US Stamps
Born Nov. 23: Franklin Pierce
By Michael Baadke
Born Nov. 23, 1804, in Hillsborough, N.H., Franklin Pierce would become the 14th president of the United States in 1853, during a precarious time that eventually led the nation to Civil War.
Pierce’s signing of the 1854 Kansas-Nebraska Act, which repealed the Missouri Compromise and opened the door for the possible expansion of slavery in Western territories, intensified divisions in the country and resulted in violent conflicts among new settlers with opposing views.

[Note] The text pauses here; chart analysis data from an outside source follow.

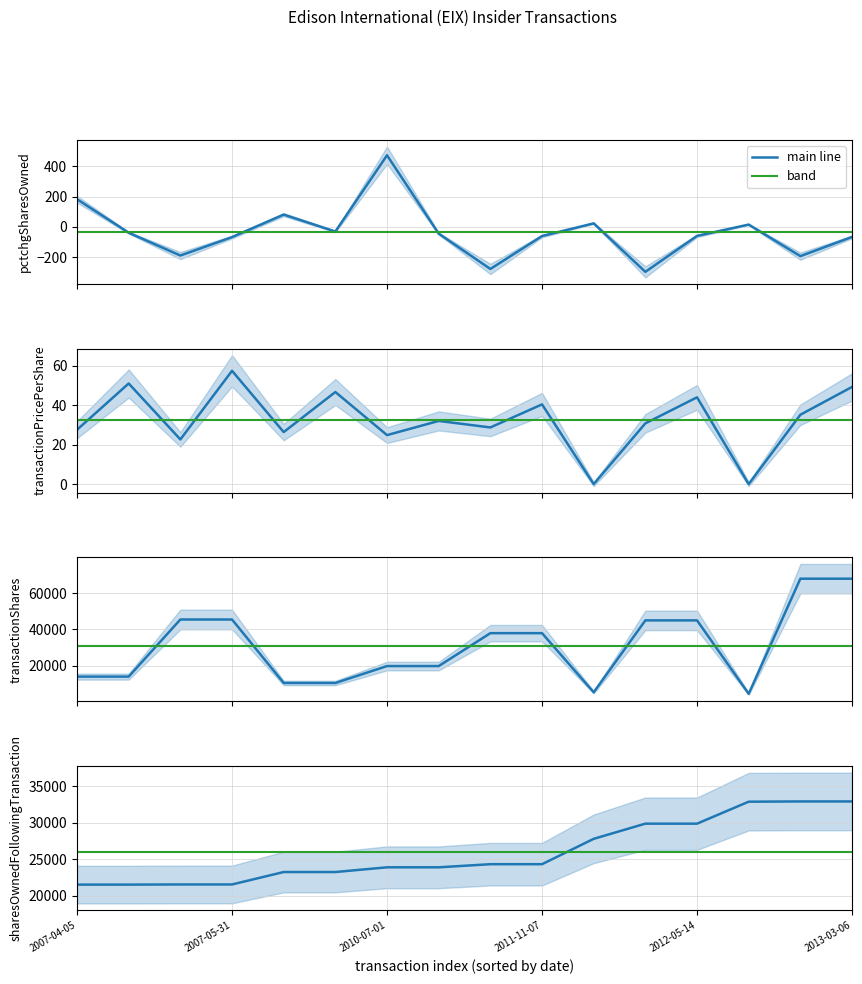

What is the spread (max minus min) of values at 2012-01-05?

27790.0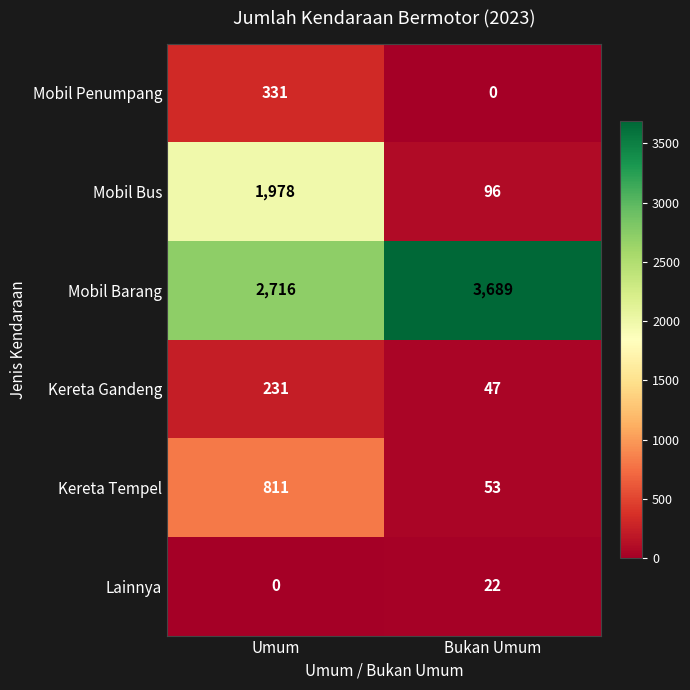

What is the sum of all Kereta Gandeng values?

278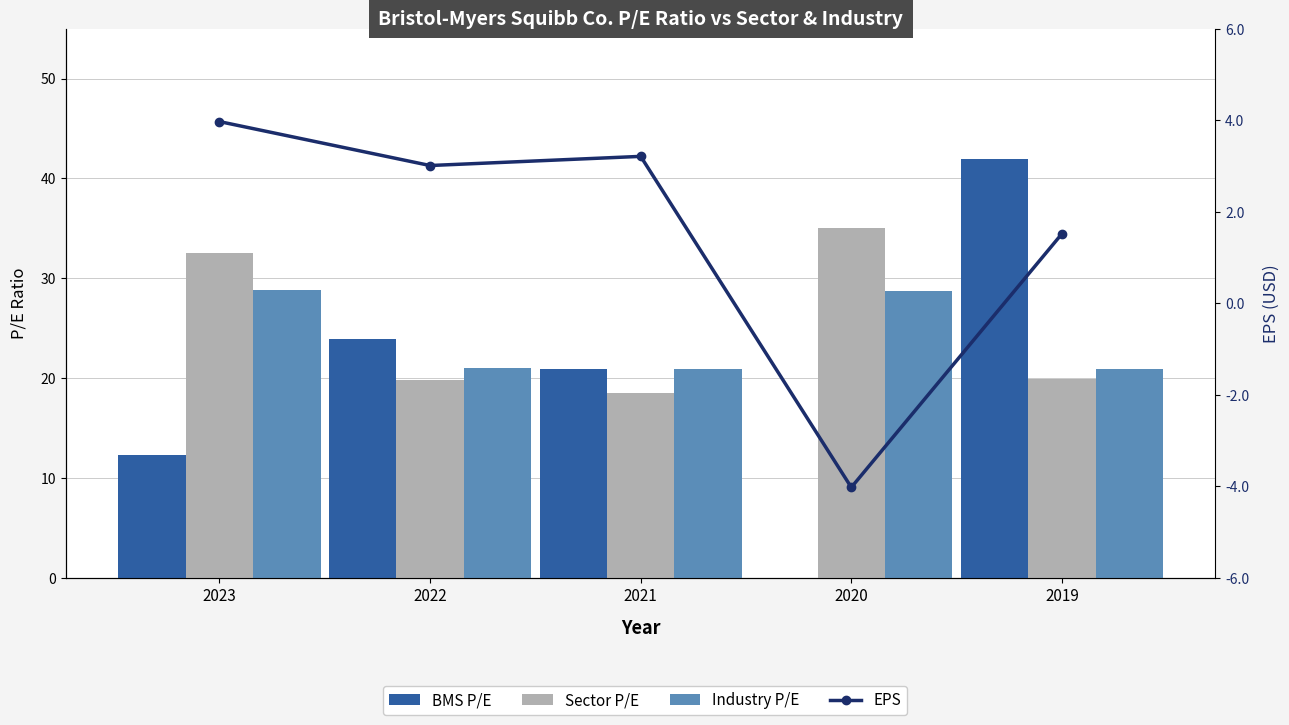

At which category is the sum across all series the highest?

2019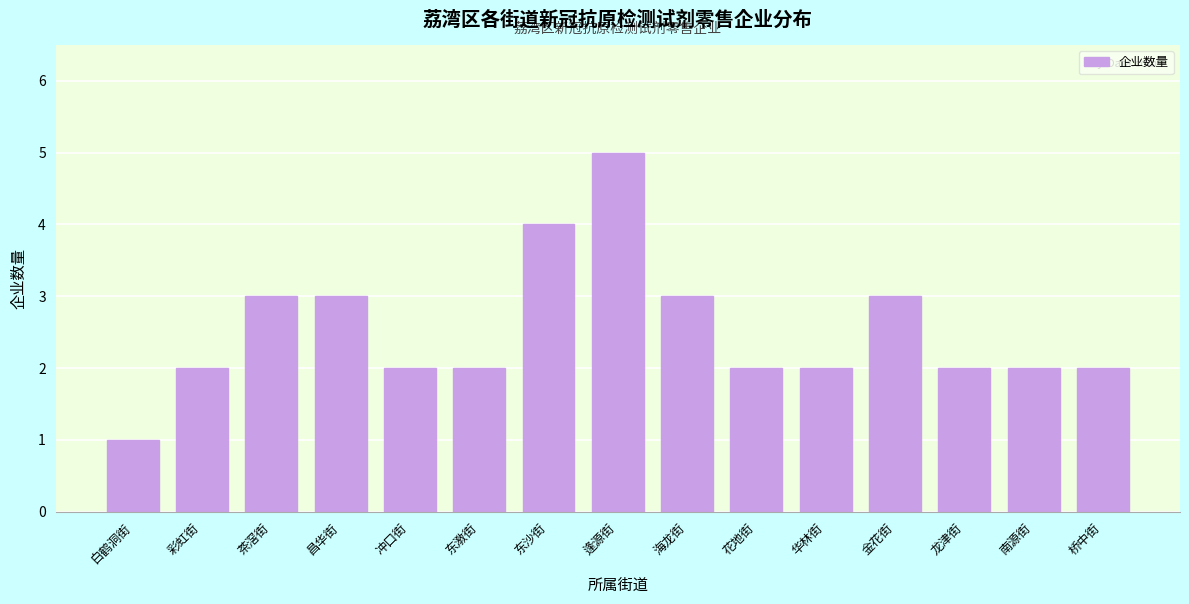

Reading right to left, what are all the values shown in this chart?

桥中街=2	南源街=2	龙津街=2	金花街=3	华林街=2	花地街=2	海龙街=3	逢源街=5	东沙街=4	东漖街=2	冲口街=2	昌华街=3	茶滘街=3	彩虹街=2	白鹤洞街=1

Pierce also bought land from Mexico (areas now in Arizona and New Mexico) to establish a southern transcontinental railroad.
Pierce came to the presidency after serving in the U.S. House of Representatives and, for a brief while, in the U.S. Senate. He was a successful attorney and a hero of the Mexican-American War, but his wife was chronically unwell, and their three sons all died at young ages.

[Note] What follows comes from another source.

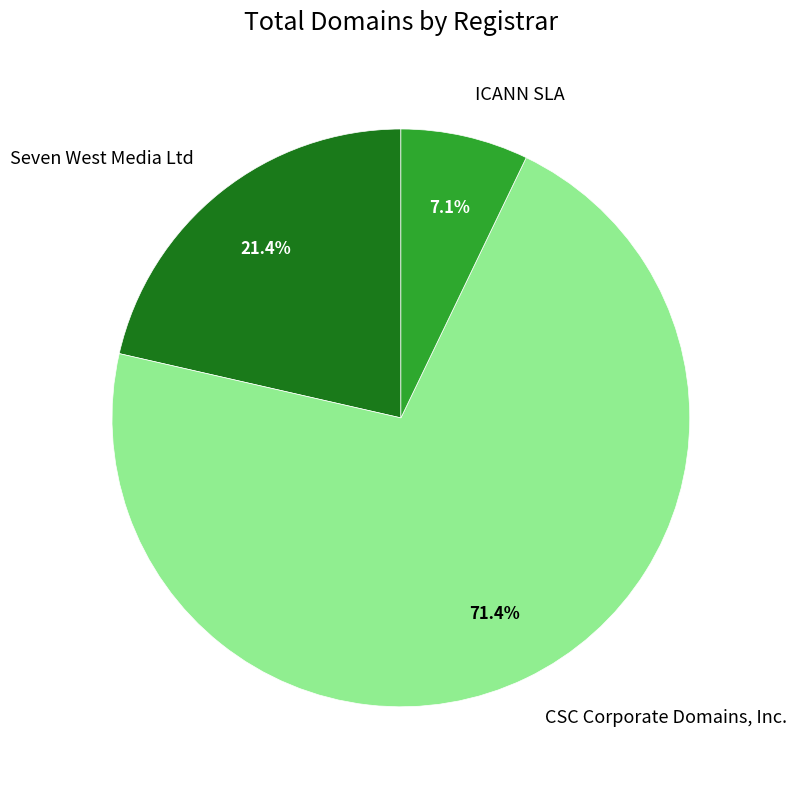

Does ICANN SLA represent more than half of the total?

No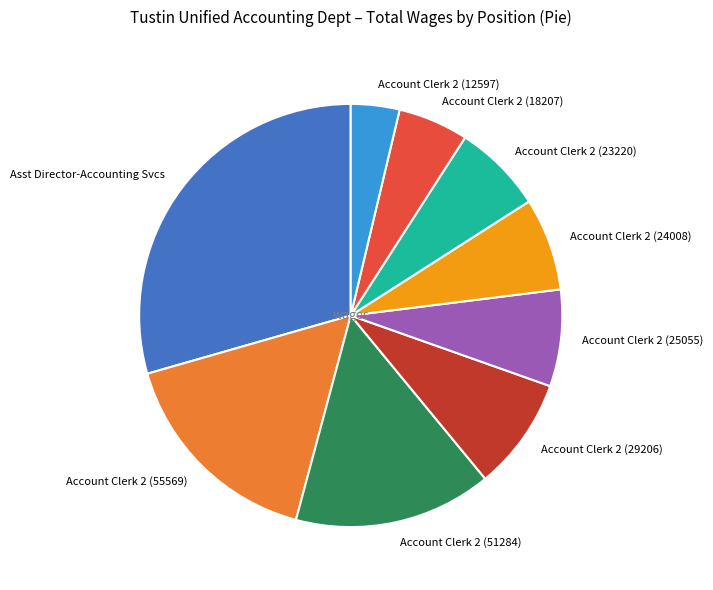

What is the ratio of the value at Account Clerk 2 (29206) to the value at Account Clerk 2 (23220)?

1.3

Pierce, a Democrat, served just one term as president and was not nominated by his party for a second. He retired to New Hampshire, and died there in 1869.

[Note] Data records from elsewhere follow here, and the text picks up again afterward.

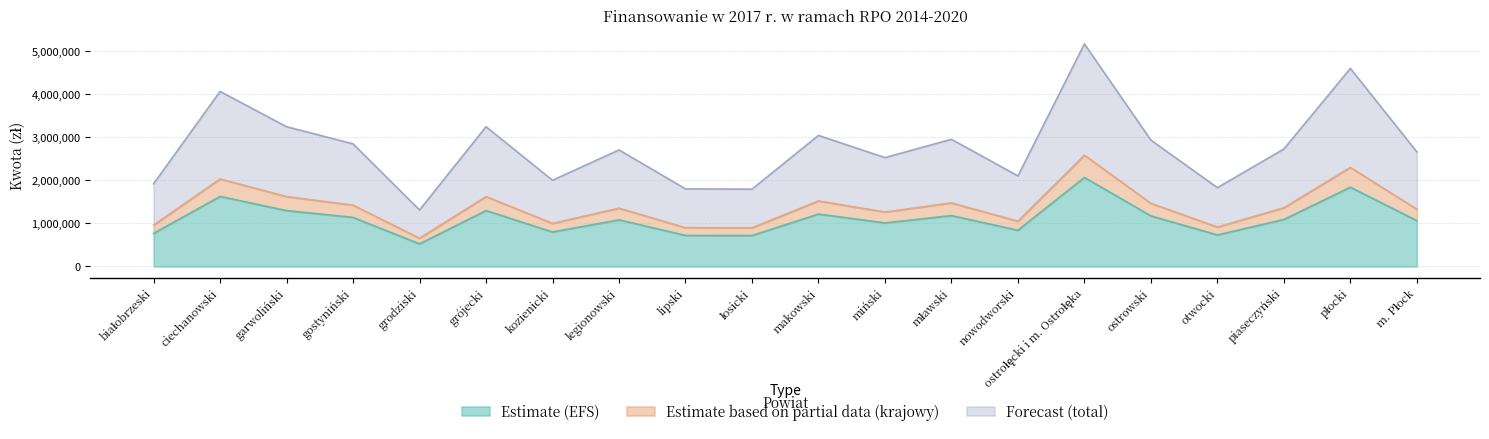

Which has a higher value, grodziski or piaseczyński?

piaseczyński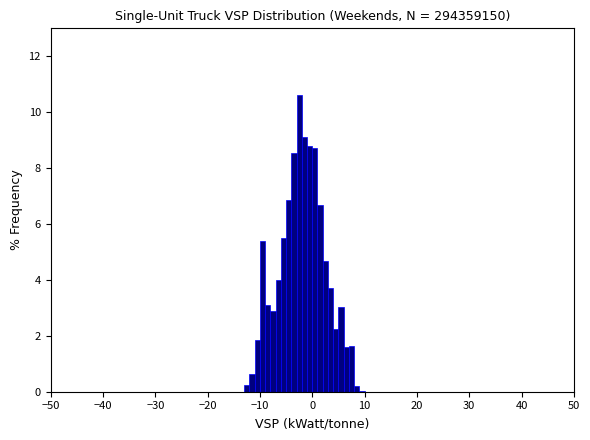

Read against the x-axis, roughly where is the centre of the tallest bar?

-2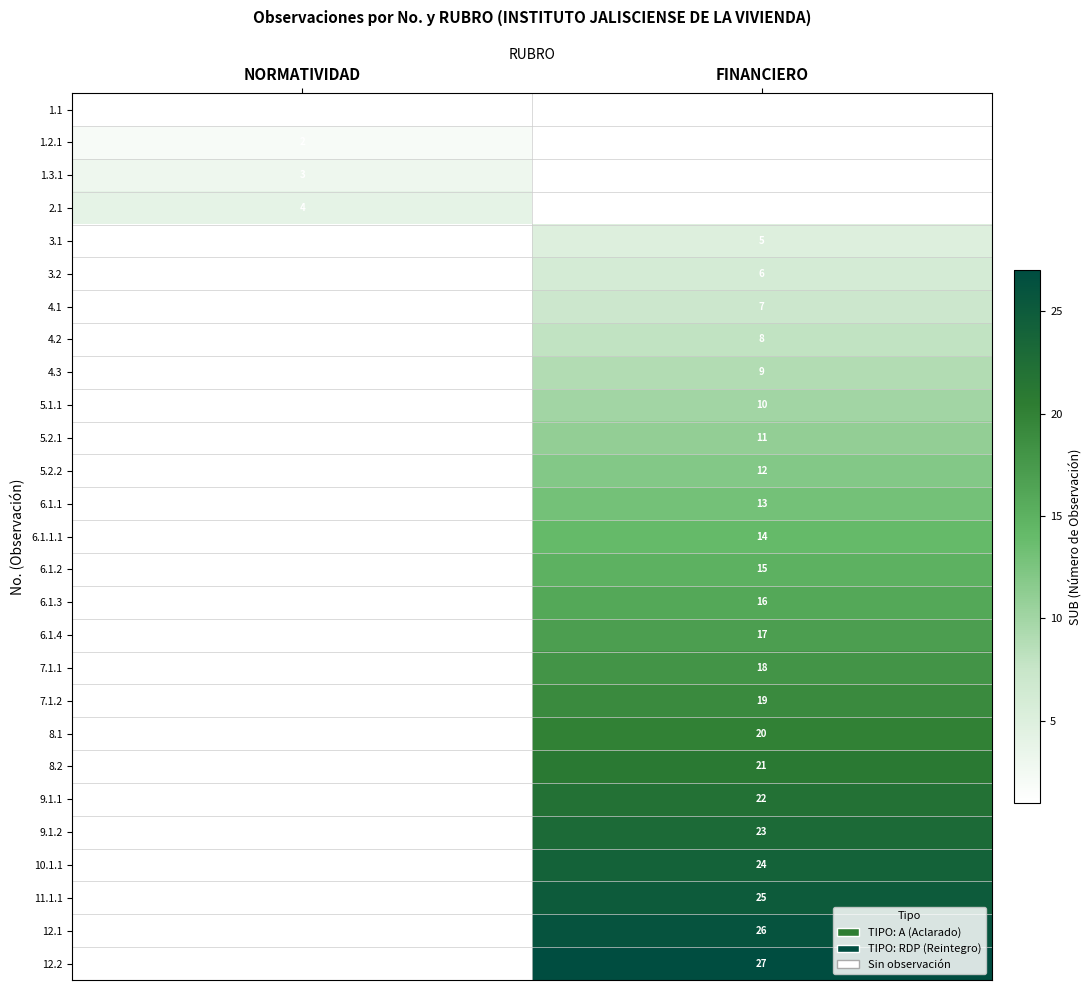

True or false: row_25 has a value of 15 at NORMATIVIDAD.

False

Pierce never appeared on a U.S. stamp until nearly seven decades after his death, when the 1938 Presidential definitive series included one stamp for each deceased president at the time of issue.
Pierce, the 14th president, is shown on the 14¢ blue stamp (Scott 819).
When the 1986 Ameripex Presidential issue similarly honored all of the nation’s past chief executives on 22¢ stamps, Pierce made his only other stamp appearance (Scott 2217e).